**WHAT IS REQUIRED**
Arrange each line of the data below as a row in a Markdown table with two columns, Row and Text line, numbering the rows and skipping any blank lines. Leave the pictures out of your answer.

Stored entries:
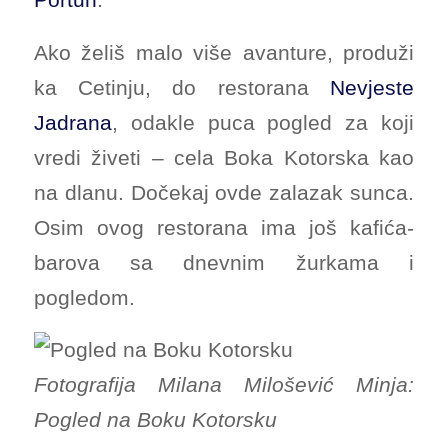
Ako želiš malo više avanture, produži
ka Cetinju, do restorana
Nevjeste
Jadrana
, odakle puca pogled za koji
vredi živeti – cela Boka Kotorska kao
na dlanu. Dočekaj ovde zalazak sunca.
Osim ovog restorana ima još kafića-
barova sa dnevnim žurkama i
pogledom.
Fotografija Milana Milošević Minja:
Pogled na Boku Kotorsku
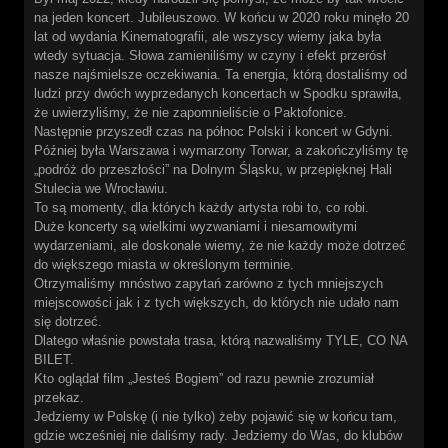
na jeden koncert. Jubileuszowo. W końcu w 2020 roku minęło 20
lat od wydania Kinematografii, ale wszyscy wiemy jaka była
wtedy sytuacja. Słowa zamieniliśmy w czyny i efekt przerósł
nasze najśmielsze oczekiwania. Ta energia, którą dostaliśmy od
ludzi przy dwóch wyprzedanych koncertach w Spodku sprawiła,
że uwierzyliśmy, że nie zapomnieliście o Paktofonice.
Następnie przyszedł czas na północ Polski i koncert w Gdyni.
Później była Warszawa i wymarzony Torwar, a zakończyliśmy tę
„podróż do przeszłości” na Dolnym Śląsku, w przepięknej Hali
Stulecia we Wrocławiu.
To są momenty, dla których każdy artysta robi to, co robi.
Duże koncerty są wielkimi wyzwaniami i niesamowitymi
wydarzeniami, ale doskonale wiemy, że nie każdy może dotrzeć
do większego miasta w określonym terminie.
Otrzymaliśmy mnóstwo zapytań zarówno z tych mniejszych
miejscowości jak i z tych większych, do których nie udało nam
się dotrzeć.
Dlatego właśnie powstała trasa, którą nazwaliśmy TYLE, CO NA
BILET.
Kto oglądał film „Jesteś Bogiem” od razu pewnie zrozumiał
przekaz.
Jedziemy w Polskę (i nie tylko) żeby pojawić się w końcu tam,
gdzie wcześniej nie daliśmy rady. Jedziemy do Was, do klubów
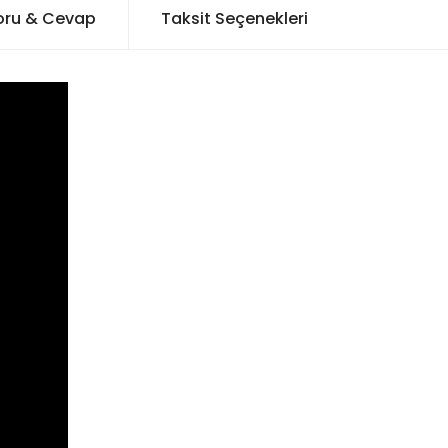
oru & Cevap
Taksit Seçenekleri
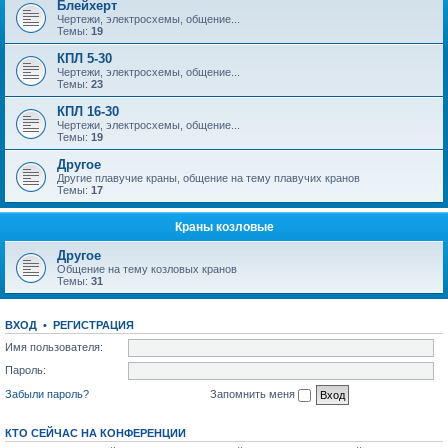
Блейхерт
Чертежи, электросхемы, общение...
Темы:
19
КПЛ 5-30
Чертежи, электросхемы, общение...
Темы:
23
КПЛ 16-30
Чертежи, электросхемы, общение...
Темы:
19
Другое
Другие плавучие краны, общение на тему плавучих кранов
Темы:
17
Краны козловые
Другое
Общение на тему козловых кранов
Темы:
31
ВХОД
•
РЕГИСТРАЦИЯ
Имя пользователя:
Пароль:
Забыли пароль?
Запомнить меня
КТО СЕЙЧАС НА КОНФЕРЕНЦИИ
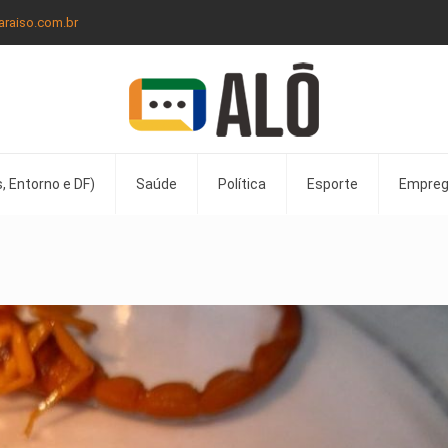
araiso.com.br
, Entorno e DF)
Saúde
Política
Esporte
Empre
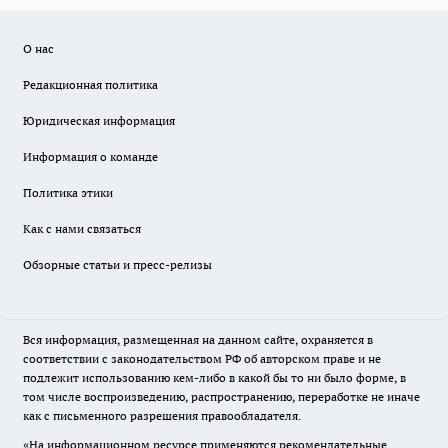
О нас
Редакционная политика
Юридическая информация
Информация о команде
Политика этики
Как с нами связаться
Обзорные статьи и пресс-релизы
Вся информация, размещенная на данном сайте, охраняется в
соответствии с законодательством РФ об авторском праве и не
подлежит использованию кем-либо в какой бы то ни было форме, в
том числе воспроизведению, распространению, переработке не иначе
как с письменного разрешения правообладателя.
«На информационном ресурсе применяются рекомендательные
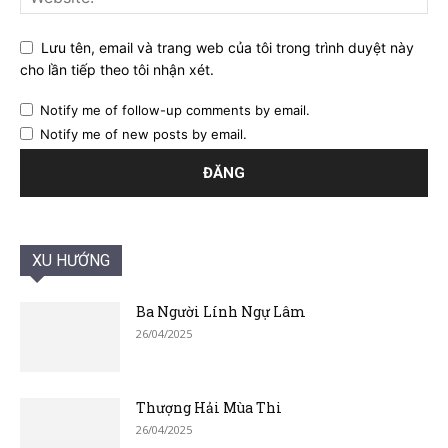
Lưu tên, email và trang web của tôi trong trình duyệt này
cho lần tiếp theo tôi nhận xét.
Notify me of follow-up comments by email.
Notify me of new posts by email.
XU HƯỚNG
Ba Người Lính Ngự Lâm
26/04/2025
Thượng Hải Mùa Thi
26/04/2025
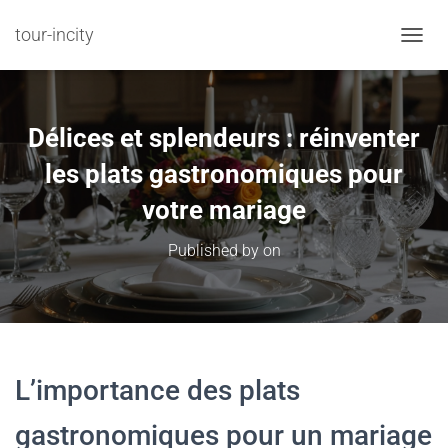
tour-incity
TOGGL
Délices et splendeurs : réinventer
les plats gastronomiques pour
votre mariage
Published by
on
L’importance des plats
gastronomiques pour un mariage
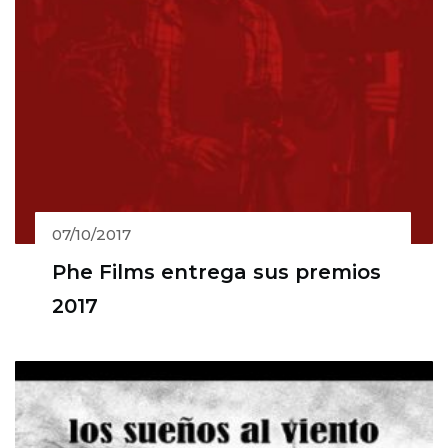
07/10/2017
Phe Films entrega sus premios
2017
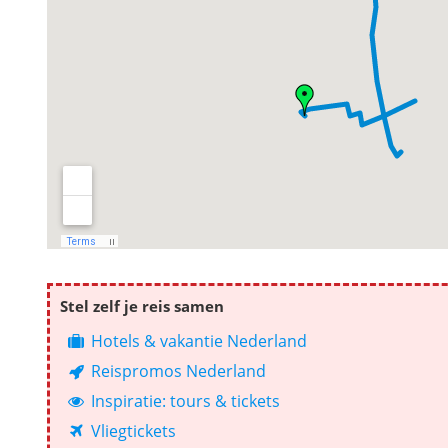
Stel zelf je reis samen
Hotels & vakantie Nederland
Reispromos Nederland
Inspiratie: tours & tickets
Vliegtickets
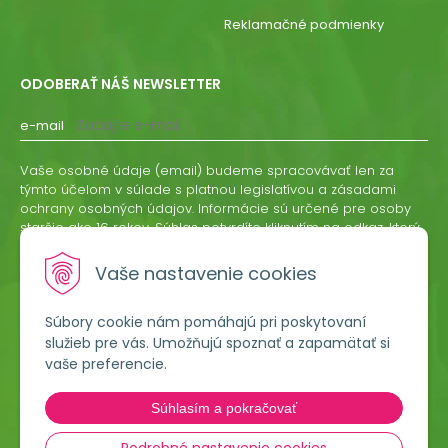
Reklamačné podmienky
ODOBERAŤ NÁŠ NEWSLETTER
e-mail
Vaše osobné údaje (email) budeme spracovávať len za
týmto účelom v súlade s platnou legislatívou a zásadami
ochrany osobných údajov. Informácie sú určené pre osoby
staršie ako 16 rokov. Súhlas potvrdíte kliknutím na odkaz, ktorý
vám pošleme na váš email. Súhlas môžete kedykoľvek
odvolať písomne, emailom alebo kliknutím na odkaz z
Vaše nastavenie cookies
ktoréhokoľvek informačného emailu.
Súbory cookie nám pomáhajú pri poskytovaní
ODOBERAŤ
služieb pre vás. Umožňujú spoznať a zapamätať si
vaše preferencie.
Lumigreen, s.r.o.
Súhlasím a pokračovať
Hradská 535
966 54 Tekovské Nemce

**SOLUTION FOR THIS PROBLEM**
| Row | Text line |
|---|---|
| 1 | Ako želiš malo više avanture, produži |
| 2 | ka Cetinju, do restorana |
| 3 | Nevjeste |
| 4 | Jadrana |
| 5 | , odakle puca pogled za koji |
| 6 | vredi živeti – cela Boka Kotorska kao |
| 7 | na dlanu. Dočekaj ovde zalazak sunca. |
| 8 | Osim ovog restorana ima još kafića- |
| 9 | barova sa dnevnim žurkama i |
| 10 | pogledom. |
| 11 | Fotografija Milana Milošević Minja: |
| 12 | Pogled na Boku Kotorsku |
| 13 | na jeden koncert. Jubileuszowo. W końcu w 2020 roku minęło 20 |
| 14 | lat od wydania Kinematografii, ale wszyscy wiemy jaka była |
| 15 | wtedy sytuacja. Słowa zamieniliśmy w czyny i efekt przerósł |
| 16 | nasze najśmielsze oczekiwania. Ta energia, którą dostaliśmy od |
| 17 | ludzi przy dwóch wyprzedanych koncertach w Spodku sprawiła, |
| 18 | że uwierzyliśmy, że nie zapomnieliście o Paktofonice. |
| 19 | Następnie przyszedł czas na północ Polski i koncert w Gdyni. |
| 20 | Później była Warszawa i wymarzony Torwar, a zakończyliśmy tę |
| 21 | „podróż do przeszłości” na Dolnym Śląsku, w przepięknej Hali |
| 22 | Stulecia we Wrocławiu. |
| 23 | To są momenty, dla których każdy artysta robi to, co robi. |
| 24 | Duże koncerty są wielkimi wyzwaniami i niesamowitymi |
| 25 | wydarzeniami, ale doskonale wiemy, że nie każdy może dotrzeć |
| 26 | do większego miasta w określonym terminie. |
| 27 | Otrzymaliśmy mnóstwo zapytań zarówno z tych mniejszych |
| 28 | miejscowości jak i z tych większych, do których nie udało nam |
| 29 | się dotrzeć. |
| 30 | Dlatego właśnie powstała trasa, którą nazwaliśmy TYLE, CO NA |
| 31 | BILET. |
| 32 | Kto oglądał film „Jesteś Bogiem” od razu pewnie zrozumiał |
| 33 | przekaz. |
| 34 | Jedziemy w Polskę (i nie tylko) żeby pojawić się w końcu tam, |
| 35 | gdzie wcześniej nie daliśmy rady. Jedziemy do Was, do klubów |
| 36 | oru & Cevap |
| 37 | Taksit Seçenekleri |
| 38 | Блейхерт |
| 39 | Чертежи, электросхемы, общение... |
| 40 | Темы: |
| 41 | 19 |
| 42 | КПЛ 5-30 |
| 43 | Чертежи, электросхемы, общение... |
| 44 | Темы: |
| 45 | 23 |
| 46 | КПЛ 16-30 |
| 47 | Чертежи, электросхемы, общение... |
| 48 | Темы: |
| 49 | 19 |
| 50 | Другое |
| 51 | Другие плавучие краны, общение на тему плавучих кранов |
| 52 | Темы: |
| 53 | 17 |
| 54 | Краны козловые |
| 55 | Другое |
| 56 | Общение на тему козловых кранов |
| 57 | Темы: |
| 58 | 31 |
| 59 | ВХОД |
| 60 | • |
| 61 | РЕГИСТРАЦИЯ |
| 62 | Имя пользователя: |
| 63 | Пароль: |
| 64 | Забыли пароль? |
| 65 | Запомнить меня |
| 66 | КТО СЕЙЧАС НА КОНФЕРЕНЦИИ |
| 67 | araiso.com.br |
| 68 | , Entorno e DF) |
| 69 | Saúde |
| 70 | Política |
| 71 | Esporte |
| 72 | Empre |
| 73 | О нас |
| 74 | Редакционная политика |
| 75 | Юридическая информация |
| 76 | Информация о команде |
| 77 | Политика этики |
| 78 | Как с нами связаться |
| 79 | Обзорные статьи и пресс-релизы |
| 80 | Вся информация, размещенная на данном сайте, охраняется в |
| 81 | соответствии с законодательством РФ об авторском праве и не |
| 82 | подлежит использованию кем-либо в какой бы то ни было форме, в |
| 83 | том числе воспроизведению, распространению, переработке не иначе |
| 84 | как с письменного разрешения правообладателя. |
| 85 | «На информационном ресурсе применяются рекомендательные |
| 86 | Lưu tên, email và trang web của tôi trong trình duyệt này |
| 87 | cho lần tiếp theo tôi nhận xét. |
| 88 | Notify me of follow-up comments by email. |
| 89 | Notify me of new posts by email. |
| 90 | XU HƯỚNG |
| 91 | Ba Người Lính Ngự Lâm |
| 92 | 26/04/2025 |
| 93 | Thượng Hải Mùa Thi |
| 94 | 26/04/2025 |
| 95 | tour-incity |
| 96 | TOGGL |
| 97 | Délices et splendeurs : réinventer |
| 98 | les plats gastronomiques pour |
| 99 | votre mariage |
| 100 | Published by |
| 101 | on |
| 102 | L’importance des plats |
| 103 | gastronomiques pour un mariage |
| 104 | 07/10/2017 |
| 105 | Phe Films entrega sus premios |
| 106 | 2017 |
| 107 | Stel zelf je reis samen |
| 108 | Hotels & vakantie Nederland |
| 109 | Reispromos Nederland |
| 110 | Inspiratie: tours & tickets |
| 111 | Vliegtickets |
| 112 | Reklamačné podmienky |
| 113 | ODOBERAŤ NÁŠ NEWSLETTER |
| 114 | e-mail |
| 115 | Vaše osobné údaje (email) budeme spracovávať len za |
| 116 | týmto účelom v súlade s platnou legislatívou a zásadami |
| 117 | ochrany osobných údajov. Informácie sú určené pre osoby |
| 118 | staršie ako 16 rokov. Súhlas potvrdíte kliknutím na odkaz, ktorý |
| 119 | vám pošleme na váš email. Súhlas môžete kedykoľvek |
| 120 | odvolať písomne, emailom alebo kliknutím na odkaz z |
| 121 | Vaše nastavenie cookies |
| 122 | ktoréhokoľvek informačného emailu. |
| 123 | Súbory cookie nám pomáhajú pri poskytovaní |
| 124 | ODOBERAŤ |
| 125 | služieb pre vás. Umožňujú spoznať a zapamätať si |
| 126 | vaše preferencie. |
| 127 | Lumigreen, s.r.o. |
| 128 | Súhlasím a pokračovať |
| 129 | Hradská 535 |
| 130 | 966 54 Tekovské Nemce |